Returns exit code `1` if any version fails — making it CI/CD friendly.

---

### How the 7-Layer Reproducibility Engine Works

| # | Guarantee | How It Works |
|---|-----------|--------------|
| 1 | **Step-by-step hash verification** | Hashes the output after every individual DAG step. Pinpoints exactly which step introduced non-determinism (`✅ step_1`, `❌ step_2`). |
| 2 | **Byte-exact canonical enforcer** | Before hashing, data is serialized into a strictly defined canonical TSV format: Unix line endings only, fixed column order (`label`, `text`, `n_tokens`), UTF-8 encoding. Prevents false `FAIL` results from OS differences (Windows CRLF vs Linux LF). |
| 3 | **Row-level delta on FAIL** | When a hash mismatch occurs, computes exactly which rows were added or removed between the stored output and the fresh recompute, saved in `verification_report.json`. |
| 4 | **Permanent audit trail** | Every verification run (PASS or FAIL) is appended to `.marco/verification_log.jsonl` with a timestamp, result, and full environment snapshot — a tamper-evident history. |
| 5 | **Environment fingerprinting** | Stores Python version, NumPy/Pandas versions, and platform info in the manifest at verification time. Warns on re-verification if the environment changed: `"Python 3.10 → 3.14 (may explain hash mismatch)"`. |
| 6 | **Stochastic operation detector** | Scans the pipeline DAG config for non-deterministic functions (e.g. `shuffle`, `random_sample`) that lack a `seed` parameter.
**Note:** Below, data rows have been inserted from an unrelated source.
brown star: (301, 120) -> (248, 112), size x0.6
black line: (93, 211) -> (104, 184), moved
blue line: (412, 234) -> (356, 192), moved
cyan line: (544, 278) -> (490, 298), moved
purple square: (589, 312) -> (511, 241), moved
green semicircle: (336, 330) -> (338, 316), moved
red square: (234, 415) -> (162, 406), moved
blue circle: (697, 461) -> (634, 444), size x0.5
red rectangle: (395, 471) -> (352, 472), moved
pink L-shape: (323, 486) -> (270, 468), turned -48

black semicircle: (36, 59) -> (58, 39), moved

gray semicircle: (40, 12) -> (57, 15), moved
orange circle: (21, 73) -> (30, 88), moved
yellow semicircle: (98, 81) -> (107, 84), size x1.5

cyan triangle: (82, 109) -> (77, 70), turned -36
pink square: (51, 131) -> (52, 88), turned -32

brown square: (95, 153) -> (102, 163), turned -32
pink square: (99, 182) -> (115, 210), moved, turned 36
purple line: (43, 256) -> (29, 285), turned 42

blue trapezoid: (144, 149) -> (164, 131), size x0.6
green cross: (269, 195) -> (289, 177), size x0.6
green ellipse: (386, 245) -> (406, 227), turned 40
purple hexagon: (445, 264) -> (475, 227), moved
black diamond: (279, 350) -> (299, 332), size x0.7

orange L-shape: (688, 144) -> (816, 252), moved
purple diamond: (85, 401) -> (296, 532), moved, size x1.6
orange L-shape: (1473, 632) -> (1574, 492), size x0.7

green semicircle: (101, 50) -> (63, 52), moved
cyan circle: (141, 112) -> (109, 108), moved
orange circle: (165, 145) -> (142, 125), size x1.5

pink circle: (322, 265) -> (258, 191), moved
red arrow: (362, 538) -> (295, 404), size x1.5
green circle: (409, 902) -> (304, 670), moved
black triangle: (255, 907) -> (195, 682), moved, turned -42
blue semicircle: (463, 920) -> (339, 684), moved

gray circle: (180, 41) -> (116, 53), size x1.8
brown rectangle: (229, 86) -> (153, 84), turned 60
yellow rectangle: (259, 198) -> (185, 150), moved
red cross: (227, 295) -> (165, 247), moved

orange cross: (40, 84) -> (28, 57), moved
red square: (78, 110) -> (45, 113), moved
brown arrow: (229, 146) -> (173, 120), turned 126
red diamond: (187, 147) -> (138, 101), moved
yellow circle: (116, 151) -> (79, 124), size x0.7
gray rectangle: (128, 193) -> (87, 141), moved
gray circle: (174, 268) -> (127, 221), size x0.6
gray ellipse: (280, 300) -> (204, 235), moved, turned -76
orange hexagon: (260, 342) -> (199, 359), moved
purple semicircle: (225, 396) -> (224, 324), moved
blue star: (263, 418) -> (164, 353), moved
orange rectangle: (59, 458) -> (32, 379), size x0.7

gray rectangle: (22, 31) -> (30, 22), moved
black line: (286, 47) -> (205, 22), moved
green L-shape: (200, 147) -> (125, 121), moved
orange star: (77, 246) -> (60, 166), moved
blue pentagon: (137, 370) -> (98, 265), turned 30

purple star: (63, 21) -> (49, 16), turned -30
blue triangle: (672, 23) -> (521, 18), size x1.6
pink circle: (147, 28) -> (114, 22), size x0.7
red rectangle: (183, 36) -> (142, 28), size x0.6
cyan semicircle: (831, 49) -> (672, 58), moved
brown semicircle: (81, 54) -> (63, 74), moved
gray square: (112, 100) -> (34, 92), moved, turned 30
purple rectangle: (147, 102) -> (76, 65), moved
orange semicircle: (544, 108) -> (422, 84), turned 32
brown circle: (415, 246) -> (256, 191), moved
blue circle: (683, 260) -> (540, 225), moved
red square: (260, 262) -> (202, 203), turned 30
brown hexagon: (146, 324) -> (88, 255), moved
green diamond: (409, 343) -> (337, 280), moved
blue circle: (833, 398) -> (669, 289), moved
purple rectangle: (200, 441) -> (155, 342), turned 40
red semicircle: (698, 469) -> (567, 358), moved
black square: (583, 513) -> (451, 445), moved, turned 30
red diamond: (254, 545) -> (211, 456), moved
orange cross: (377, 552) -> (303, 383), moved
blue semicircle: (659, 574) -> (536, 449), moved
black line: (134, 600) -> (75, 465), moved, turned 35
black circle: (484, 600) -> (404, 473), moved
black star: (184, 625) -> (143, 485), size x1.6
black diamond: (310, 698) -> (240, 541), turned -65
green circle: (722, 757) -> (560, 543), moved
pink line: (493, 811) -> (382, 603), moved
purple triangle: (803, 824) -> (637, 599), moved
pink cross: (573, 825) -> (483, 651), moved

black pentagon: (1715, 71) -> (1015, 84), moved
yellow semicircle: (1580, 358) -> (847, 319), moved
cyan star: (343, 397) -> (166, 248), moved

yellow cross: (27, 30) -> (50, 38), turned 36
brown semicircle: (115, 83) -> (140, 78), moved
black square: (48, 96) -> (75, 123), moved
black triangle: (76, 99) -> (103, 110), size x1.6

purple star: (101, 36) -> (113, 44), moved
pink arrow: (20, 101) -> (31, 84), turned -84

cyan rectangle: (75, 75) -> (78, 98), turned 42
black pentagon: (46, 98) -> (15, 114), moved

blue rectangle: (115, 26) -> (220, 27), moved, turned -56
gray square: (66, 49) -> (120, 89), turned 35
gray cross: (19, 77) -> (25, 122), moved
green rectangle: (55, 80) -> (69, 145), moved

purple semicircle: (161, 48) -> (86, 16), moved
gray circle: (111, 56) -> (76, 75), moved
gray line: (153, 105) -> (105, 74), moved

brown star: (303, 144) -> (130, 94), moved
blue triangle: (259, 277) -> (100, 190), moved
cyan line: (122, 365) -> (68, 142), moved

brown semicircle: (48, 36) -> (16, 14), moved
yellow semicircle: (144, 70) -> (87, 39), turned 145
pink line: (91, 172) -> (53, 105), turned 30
Warns before verifying so expectations are set correctly. |
| 7 | **Manifest integrity update** | On PASS: sets `"verified": true` in `manifest.json` and persists per-step hashes. On FAIL: sets `"verified": false` and keeps `verification_report.json` alongside the version data. |

---

### Verification Report (`verification_report.json`)

When a version fails, Marco writes a full diagnostic file at `.marco/versions/<version_id>/verification_report.json`:

```json
{
  "version_id": "fe44032c...",
  "verified_at": "2026-03-18T14:01:00Z",
  "result": "FAIL",
  "stored_hash": "ed610672...",
  "computed_hash": "a3f9c1d2...",
  "step_hashes": {
    "step_1": "aabbcc...",
    "step_2": "ddeeff..."
  },
  "stochastic_warnings": [],
  "environment_warnings": ["python_version changed: '3.10' → '3.14'"],
  "row_delta": {
    "count_stored": 1000,
    "count_computed": 998,
    "removed": [["pos", "hello world"], ["neg", "bad product"]],
    "added": []
  }
}
```

---

## 🧠 Architecture Overview

Marco decouples logic from the file system. All core engine operations live inside `marco/core/`:

- **`locker.py`** — File-based concurrency control using `.lock` files.
- **`repository.py`** — CRUD operations for dataset versions and `refs.json` tagging. Enforces file immutability by setting read-only permissions (`0o444`) on all version files immediately after creation.
- **`preprocessor.py`** — A robust Directed Acyclic Graph (DAG) preprocessing engine with deterministic topological execution.
- **`comparator.py`** — Version comparison via Markdown metric reports (`compare_versions`) and classic `---`/`+++` unified diffs (`diff_versions_text`) using Python's stdlib `difflib`.

### Reproducibility Proof Engine (`marco/reproducibility_proof/`)

- **`canonicalizer.py`** — Enforces byte-exact canonical serialization (Unix line endings, fixed column order). Also detects stochastic/non-deterministic pipeline operations.
- **`audit_log.py`** — Appends every verification run (PASS or FAIL) to `.marco/verification_log.jsonl` with a full environment snapshot.
- **`verify.py`** — End-to-end reproducibility verification with step-by-step hashing, row-level delta reports, environment fingerprinting, and a `verify_all()` batch audit command.

---

Have fun building safer machine learning pipelines!